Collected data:
☆ ☆ ☆ ☆ ☆ ☆ ☆

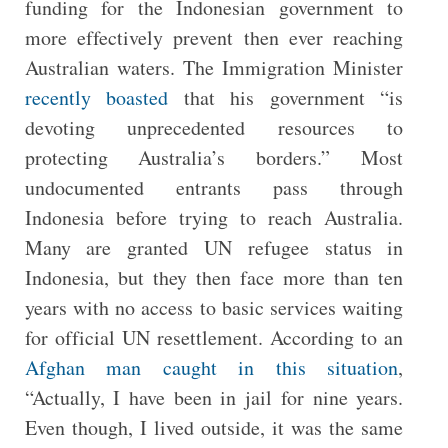
funding for the Indonesian government to
more effectively prevent then ever reaching
Australian waters. The Immigration Minister
recently boasted
that his government “is
devoting unprecedented resources to
protecting Australia’s borders.” Most
undocumented entrants pass through
Indonesia before trying to reach Australia.
Many are granted UN refugee status in
Indonesia, but they then face more than ten
years with no access to basic services waiting
for official UN resettlement. According to an
Afghan man caught in this situation
,
“Actually, I have been in jail for nine years.
Even though, I lived outside, it was the same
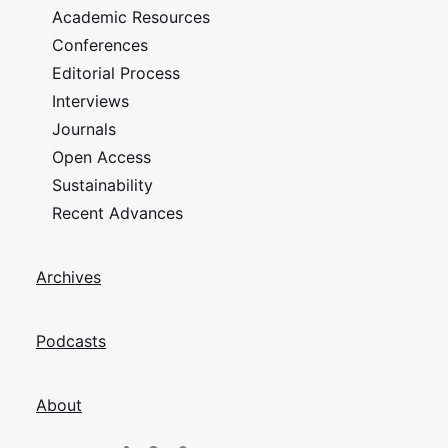
Academic Resources
Conferences
Editorial Process
Interviews
Journals
Open Access
Sustainability
Recent Advances
Archives
Podcasts
About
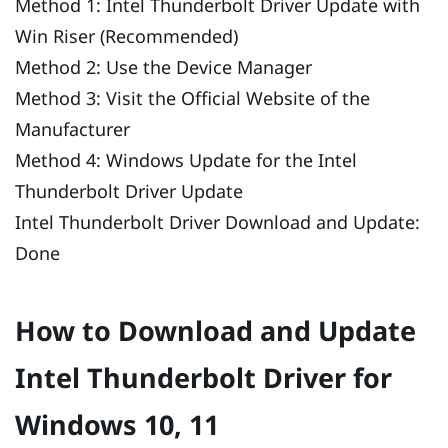
Method 1: Intel Thunderbolt Driver Update with
Win Riser (Recommended)
Method 2: Use the Device Manager
Method 3: Visit the Official Website of the
Manufacturer
Method 4: Windows Update for the Intel
Thunderbolt Driver Update
Intel Thunderbolt Driver Download and Update:
Done
How to Download and Update
Intel Thunderbolt Driver for
Windows 10, 11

☆ ☆ ☆ ☆ ☆ ☆ ☆

What to do:
Quote the text of all the entries above line for line, leaving out the pictures.

Final answer:
funding for the Indonesian government to
more effectively prevent then ever reaching
Australian waters. The Immigration Minister
recently boasted
that his government “is
devoting unprecedented resources to
protecting Australia’s borders.” Most
undocumented entrants pass through
Indonesia before trying to reach Australia.
Many are granted UN refugee status in
Indonesia, but they then face more than ten
years with no access to basic services waiting
for official UN resettlement. According to an
Afghan man caught in this situation
,
“Actually, I have been in jail for nine years.
Even though, I lived outside, it was the same
Academic Resources
Conferences
Editorial Process
Interviews
Journals
Open Access
Sustainability
Recent Advances
Archives
Podcasts
About
Method 1: Intel Thunderbolt Driver Update with
Win Riser (Recommended)
Method 2: Use the Device Manager
Method 3: Visit the Official Website of the
Manufacturer
Method 4: Windows Update for the Intel
Thunderbolt Driver Update
Intel Thunderbolt Driver Download and Update:
Done
How to Download and Update
Intel Thunderbolt Driver for
Windows 10, 11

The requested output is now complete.